Last month I explained five myths and truths to help you choose whether to use a Living Trust in your estate plan. Here are five more myths and truths about living trusts to increase your understanding:

6. If You Have a Trust, You Do Not Need a Will. MYTH and TRUTH. If you have a Trust, its provisions will affect the property that you have placed in the Trust during your life. For example, if your Trust states that you leave your home to your son, the Trust can only be used as authority for that transfer if the house was titled in the Trust during your life. If the home was titled in your name alone at your death, it is probate property and its disposition will depend on the terms of your Will. The trust provision will be ignored as the trust did not own that property.

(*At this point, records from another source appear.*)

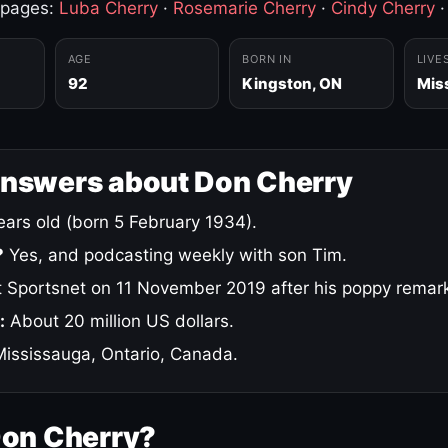
 pages:
Luba Cherry
·
Rosemarie Cherry
·
Cindy Cherry
AGE
BORN IN
LIVE
92
Kingston, ON
Mis
answers about Don Cherry
ars old (born 5 February 1934).
?
Yes, and podcasting weekly with son Tim.
 Sportsnet on 11 November 2019 after his poppy remar
:
About 20 million US dollars.
ississauga, Ontario, Canada.
Don Cherry?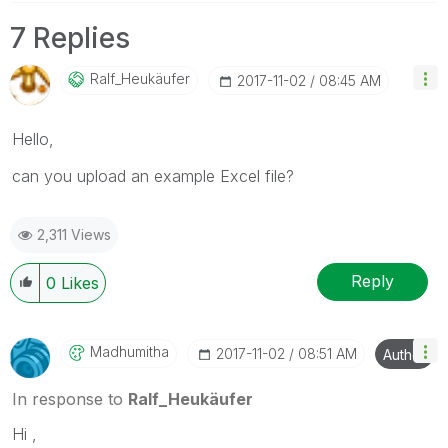
7 Replies
Ralf_Heukäufer
‎2017-11-02
08:45 AM
Hello,
can you upload an example Excel file?
2,311 Views
Reply
0
Likes
Madhumitha
‎2017-11-02
08:51 AM
Author
In response to
Ralf_Heukäufer
Hi ,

If you have been careful to title all assets in the name of your Trust during your life, then the Will provisions will not be consulted to transfer Trust assets.

Another important reason to have a Will in addition to a Trust is to name a guardian for a child.

7. Corporate Trustees are Only For Wealthy Families. MYTH. Corporate trustees (usually a trust officer at a bank) can be used by families with moderate levels of wealth. Yes, they do get paid for performing this service, but the cost is often well worth it. In some families, there is no obvious choice for successor trustee (or executor.) Also, there may be disharmony among family members so the named trustee is in for a rough road fielding complaints at every turn. Few among us are trained to be a trustee, and the job can entail more than keeping an orderly checkbook. Decisions may have to be made about discretionary distributions among young family members. Tax elections may have to be made. A trustee family member takes on a "fiduciary duty" to the beneficiaries of the trust, and could even be liable in certain circumstances for mismanagement. Finally, this is simply a big job and you may want to hire a professional rather than saddling a family member with the hours of work required to accomplish it.

8. Don't Name Your Trust as Beneficiary of Your IRA. TRUTH and MYTH.

For tax reasons, it is generally agreed that a trust is not the best choice to be beneficiary of an IRA or 401(k) account. But tax reasons are not the only consideration. There may be beneficiaries who should not inherit funds in their own name. Perhaps they are too young or disabled; or perhaps they are wasteful of money even though they are adults. A trust can be drafted to comply with tax rules so that the result is not disastrous when the trust is named beneficiary of a retirement account. However, your attorney should be consulted before you name the trust as IRA beneficiary to make sure your particular trust is properly drafted.

9. Trusts need to be Amended Every 5 Years. MYTH.

Even though the rules on estate taxes seem to change every few years, and even though your family situation may have drastically changed, (from 0 kids to 5 kids!) the trust probably was drafted to effectively handle most of these changes. It is a good idea to have your estate plan reviewed approximately every 5 years, or if any of the following are true for you:

a. You have been divorced;
b. Your level of wealth has significantly increased;
c. A family member has become disabled;
d. You have moved to a new state.

10. At Your Death, Your Trust is "Set in Stone". TRUTH and MYTH.

When the person who set up a trust (the "settler" or "grantor") dies, usually the terms of the trust become set in stone - and the grantor probably wanted this result. He did not want anyone to be able to change his beneficiaries or the rules he set up for timing certain distributions to those beneficiaries.

If the trust was a joint trust and the other grantor is still living, the surviving grantor can change the terms of the joint trust.

Also, some trusts grant powers to a "trust protector," so that necessary changes to a trust can be implemented even after the grantor's death. This is very useful, for instance, to allow a person to modify or amend the trust instrument to achieve favorable tax status or to have the trust itself be transferred to another state. In addition, the trust protector could be empowered to remove or appoint a trustee, or to terminate the trust.

Note: This column provides general information related to the law designed to help readers understand their own legal needs. This column does not provide legal advice. Please consult a lawyer if you want legal advice. No attorney-client or confidential relationship exists or will be formed between the reader and the author of this column.